Checking the right to rent is an essential step for landlords and leasing agents when entering into a lease agreement with a tenant. This process involves verifying that the tenant is legally allowed to rent in the United Kingdom. In this article, we'll provide a comprehensive guide on how to conduct a right to rent check. The first step is to inspect the original documents with the tenant present and make sure they are valid.
Make copies of the documents and record when the verification was completed. It's also important to perform follow-up checks at the appropriate time, such as rechecking when the tenant's visa expires. The Home Office introduced controls on the right to rent with the aim of making it difficult for people to live and work in England illegally. Leases in Scotland, Wales and Northern Ireland are not subject to right to rent controls. Certified identity service providers (IDSPs) are third-party providers that comply with a government standard to digitally verify the right to rent of British and Irish citizens holding a valid passport (including Irish passport cards). IDSPs offer convenient controls, but not all agents can offer checks with the right to rent through an IDSP (not even for this restricted group), and whether this is a suitable option for your lease will depend on several different factors.
You can see a list of IDSPs on GOV (UK).With new technology providers, landlords can remotely verify the identity of their tenants and prove that they are eligible to rent. Ask your tenant to give you their action code. If your tenant can demonstrate that they are entitled to rent using an accepted original document, you cannot insist that you use the online service instead. Once the verification of the right to rent has been completed, it is important to know what status you confer on the tenant. Accurately performing checks and keeping track of them will help owners and agents avoid fines for non-compliance.
You can then give the landlord this action code and they can use it to check your status using the View a Tenant's Right to Rent section. If some tenants of the shared accommodation have the right to rent, the landlord must go to court to obtain an eviction notice.

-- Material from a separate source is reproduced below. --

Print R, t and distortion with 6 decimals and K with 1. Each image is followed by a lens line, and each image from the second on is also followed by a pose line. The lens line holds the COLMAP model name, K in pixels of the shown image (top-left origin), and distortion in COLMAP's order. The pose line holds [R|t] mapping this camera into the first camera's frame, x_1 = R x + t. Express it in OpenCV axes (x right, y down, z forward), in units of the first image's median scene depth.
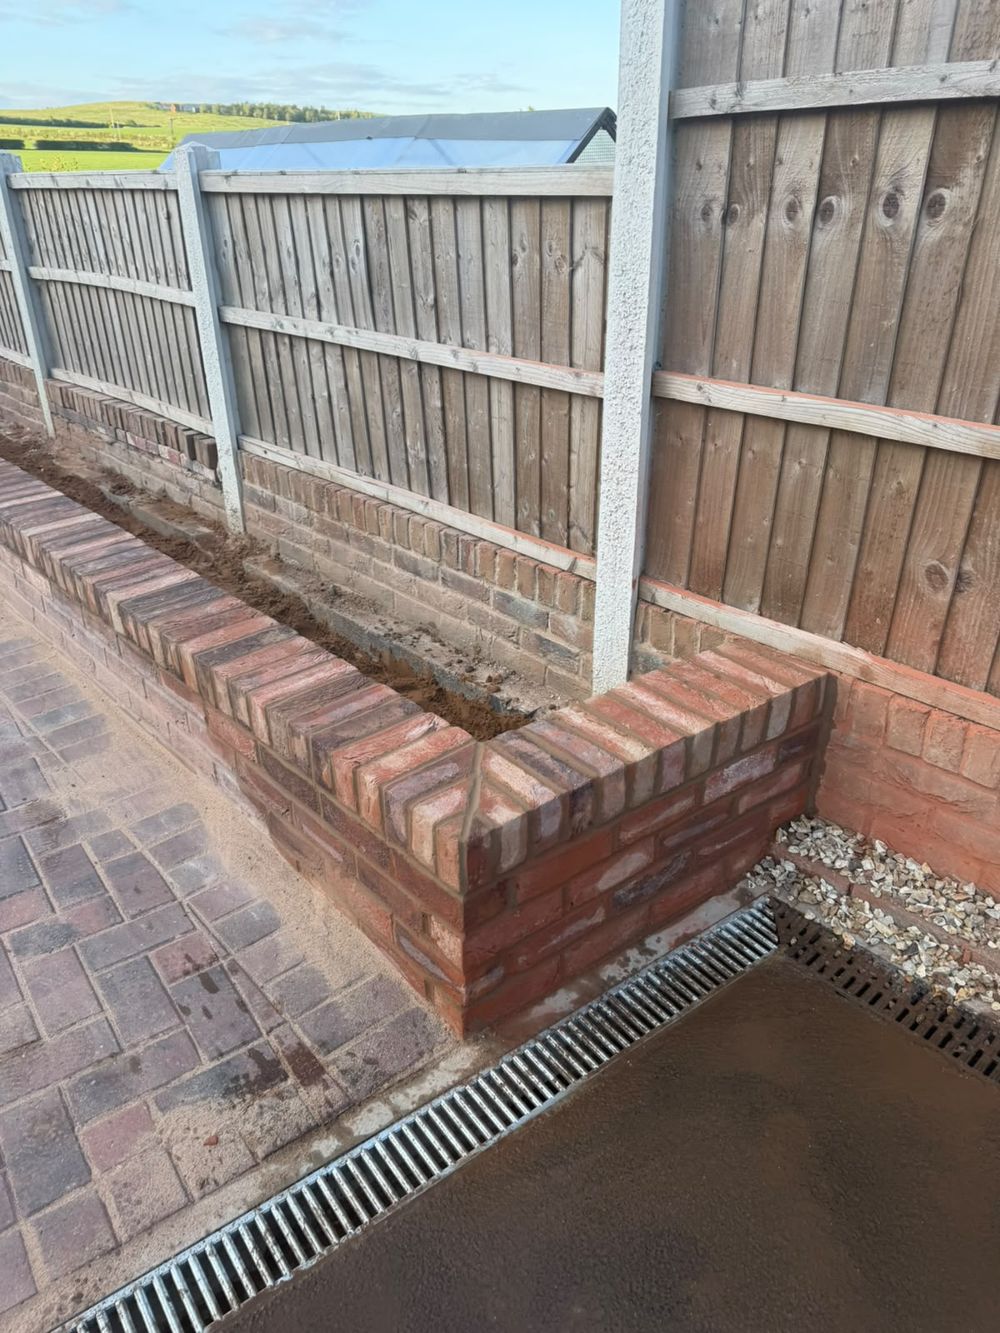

Most landlords will ask a potential tenant to make a deposit, a sum of money that will protect them from losing money if the property is damaged or if rent isn't paid. Changes in the way in which individuals with pending applications with the EUSS prove their right to rent, see Annex C.
ConclusionConducting a right to rent check is an essential step for landlords and leasing agents when entering into a lease agreement with a tenant. It's important for landlords and agents to understand what documents are accepted as proof of identity and what tests they need to perform in order to prove their tenants' right to rent.
If landlords cannot provide accepted documents that confirm their identity and their right to live in the UK, they won't be able to rent property in England. If some tenants of the shared accommodation have the right to rent, the landlord must go to court to obtain an eviction notice. In conclusion, it is essential for landlords and leasing agents alike to understand how important it is for them to conduct a right-to-rent check before entering into any lease agreement with a tenant. This process involves verifying that the tenant is legally allowed to rent in the United Kingdom by inspecting original documents, making copies of them, recording when verification was completed, and performing follow-up checks at appropriate times. Additionally, landlords must be aware of changes in how individuals with pending applications with EUSS prove their right-to-rent status.
Finally, landlords should also consider asking potential tenants for deposits as protection against any damages or unpaid rents.